_WHAT TO PRODUCE_:
Verbatim copy, images excluded: write out each record shown below.

_DATA SHOWN_:
***

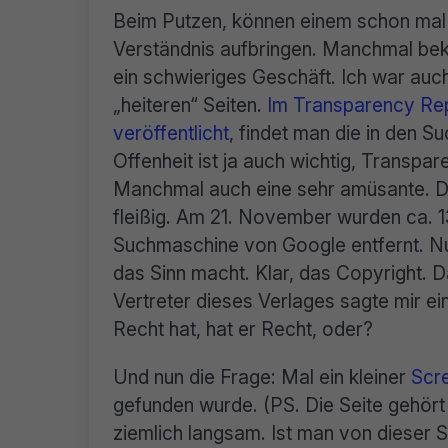
Beim Putzen, können einem schon mal F
Verständnis aufbringen. Manchmal bek
ein schwieriges Geschäft. Ich war auch 
„heiteren“ Seiten.
Im Transparency Re
veröffentlicht
, findet man die in den 
Offenheit ist ja auch wichtig, Transpar
Manchmal auch eine sehr amüsante. 
fleißig. Am 21. November wurden ca. 13
Suchmaschine von Google entfernt. Nun 
das Sinn macht. Klar, das Copyright. D
Vertreter dieses Verlages sagte mir ein
Recht hat, hat er Recht, oder?
Und nun die Frage: Mal ein kleiner
Scr
gefunden wurde. (PS. Die Seite gehört
ziemlich langsam. Ist man von dieser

***

_COMPLETED TASK_:
Beim Putzen, können einem schon mal F
Verständnis aufbringen. Manchmal bek
ein schwieriges Geschäft. Ich war auch 
„heiteren“ Seiten.
Im Transparency Re
veröffentlicht
, findet man die in den 
Offenheit ist ja auch wichtig, Transpar
Manchmal auch eine sehr amüsante. 
fleißig. Am 21. November wurden ca. 13
Suchmaschine von Google entfernt. Nun 
das Sinn macht. Klar, das Copyright. D
Vertreter dieses Verlages sagte mir ein
Recht hat, hat er Recht, oder?
Und nun die Frage: Mal ein kleiner
Scr
gefunden wurde. (PS. Die Seite gehört
ziemlich langsam. Ist man von dieser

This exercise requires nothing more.